■ **Passage given**

Object detection pipeline¶

This example shows a basic pipeline that performs object detection on a fragment of video and then proposes a method for evaluation of different detectors.

Contents:

A minimal object detection pipeline.
A pipeline for evaluating model performance (mAP) and execution time.
Model selection.

[1]:

%load_ext autoreload
%autoreload 2

[2]:

from videoanalytics.pipeline import Pipeline
from videoanalytics.pipeline.sources import VideoReader
from videoanalytics.pipeline.sinks import VideoWriter

A minimal object detection pipeline¶

Configuration¶

Input and output video¶

We will be using the same video as in the previous examples. Note: the video used in this example was downloaded from youtube.

[3]:

DATA_PATH = "../data/"

# Input
INPUT_VIDEO = DATA_PATH+"/input/test_video.mp4"
START_FRAME = 0
MAX_FRAMES = 100

[4]:

%%HTML
<div style="text-align: center">
    <video width="600" height="400" controls>
      <source src="../data/input/test_video.mp4" type="video/mp4">
    </video>
</div>

[5]:

# Output
OUTPUT_VIDEO = DATA_PATH+ "/output/test_output.avi"

Configuration of object detection components¶

Object detection needs a trained model. For this example we will be using a tensorflow implementation of YOLOv4 for which the weights shall be provided as a checkpoint/frozen graph.

To visualize bounding boxes, a text file with the names of the classes is also provided. Also, detected bounding boxes are stored in a CSV for later analysis or to work with other algorithms such as SORT.

[6]:

# Specific components for object detection
from videoanalytics.pipeline.sinks.object_detection import DetectionsAnnotator, DetectionsCSVWriter
from videoanalytics.pipeline.sinks.object_detection.yolo4 import YOLOv4DetectorTF

[7]:

# Detector

# Object Detector model weights (Tensorflow)

■ **Working data**
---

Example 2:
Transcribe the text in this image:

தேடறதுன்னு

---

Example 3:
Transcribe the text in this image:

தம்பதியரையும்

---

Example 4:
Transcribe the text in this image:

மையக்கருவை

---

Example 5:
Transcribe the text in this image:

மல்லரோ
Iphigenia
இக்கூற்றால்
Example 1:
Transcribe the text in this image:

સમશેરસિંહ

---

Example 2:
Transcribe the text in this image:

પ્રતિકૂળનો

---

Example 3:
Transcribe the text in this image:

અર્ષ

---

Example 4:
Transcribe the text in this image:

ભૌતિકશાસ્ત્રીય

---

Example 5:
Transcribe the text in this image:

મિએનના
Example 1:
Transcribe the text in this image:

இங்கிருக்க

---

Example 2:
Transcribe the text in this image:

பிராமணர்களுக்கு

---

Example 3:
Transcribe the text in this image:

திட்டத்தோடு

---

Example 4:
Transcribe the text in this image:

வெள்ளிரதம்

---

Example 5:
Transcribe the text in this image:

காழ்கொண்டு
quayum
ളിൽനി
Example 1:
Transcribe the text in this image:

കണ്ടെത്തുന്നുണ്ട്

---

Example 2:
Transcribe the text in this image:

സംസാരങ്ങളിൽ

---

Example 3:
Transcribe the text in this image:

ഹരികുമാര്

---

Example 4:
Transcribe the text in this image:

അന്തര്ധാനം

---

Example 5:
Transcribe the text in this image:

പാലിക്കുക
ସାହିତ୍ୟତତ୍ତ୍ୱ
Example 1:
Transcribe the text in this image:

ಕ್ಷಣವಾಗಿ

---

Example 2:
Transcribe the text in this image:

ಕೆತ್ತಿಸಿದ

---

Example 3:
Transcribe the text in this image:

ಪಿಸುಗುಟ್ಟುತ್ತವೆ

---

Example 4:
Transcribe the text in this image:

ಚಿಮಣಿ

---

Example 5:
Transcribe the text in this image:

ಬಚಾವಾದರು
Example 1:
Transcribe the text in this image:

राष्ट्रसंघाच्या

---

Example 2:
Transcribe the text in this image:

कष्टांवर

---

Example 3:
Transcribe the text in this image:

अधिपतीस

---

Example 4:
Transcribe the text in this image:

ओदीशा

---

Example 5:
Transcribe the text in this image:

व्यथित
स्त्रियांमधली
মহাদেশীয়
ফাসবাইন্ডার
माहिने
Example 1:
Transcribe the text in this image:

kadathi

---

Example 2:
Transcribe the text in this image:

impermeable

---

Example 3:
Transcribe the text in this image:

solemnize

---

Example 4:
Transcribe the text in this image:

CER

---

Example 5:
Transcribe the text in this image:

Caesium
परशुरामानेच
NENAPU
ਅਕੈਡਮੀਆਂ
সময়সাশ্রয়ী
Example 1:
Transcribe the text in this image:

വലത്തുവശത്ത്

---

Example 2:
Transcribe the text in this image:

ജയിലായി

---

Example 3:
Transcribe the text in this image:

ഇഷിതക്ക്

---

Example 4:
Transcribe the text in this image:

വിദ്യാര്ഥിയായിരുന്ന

■ **Direction 1**
According to the object detection pipeline page, what kind of YOLOv4 implementation does the example use?
■ **Direction 2**
Rewrite the rows from the first one through the line containing "ભૌતિકશાસ્ત્રીય", changing each "Transcribe" to "Copy" and leaving everything else as it is.

■ **Task solution 1**
A TensorFlow implementation.

■ **Task solution 2**
---

Example 2:
Copy the text in this image:

தேடறதுன்னு

---

Example 3:
Copy the text in this image:

தம்பதியரையும்

---

Example 4:
Copy the text in this image:

மையக்கருவை

---

Example 5:
Copy the text in this image:

மல்லரோ
Iphigenia
இக்கூற்றால்
Example 1:
Copy the text in this image:

સમશેરસિંહ

---

Example 2:
Copy the text in this image:

પ્રતિકૂળનો

---

Example 3:
Copy the text in this image:

અર્ષ

---

Example 4:
Copy the text in this image:

ભૌતિકશાસ્ત્રીય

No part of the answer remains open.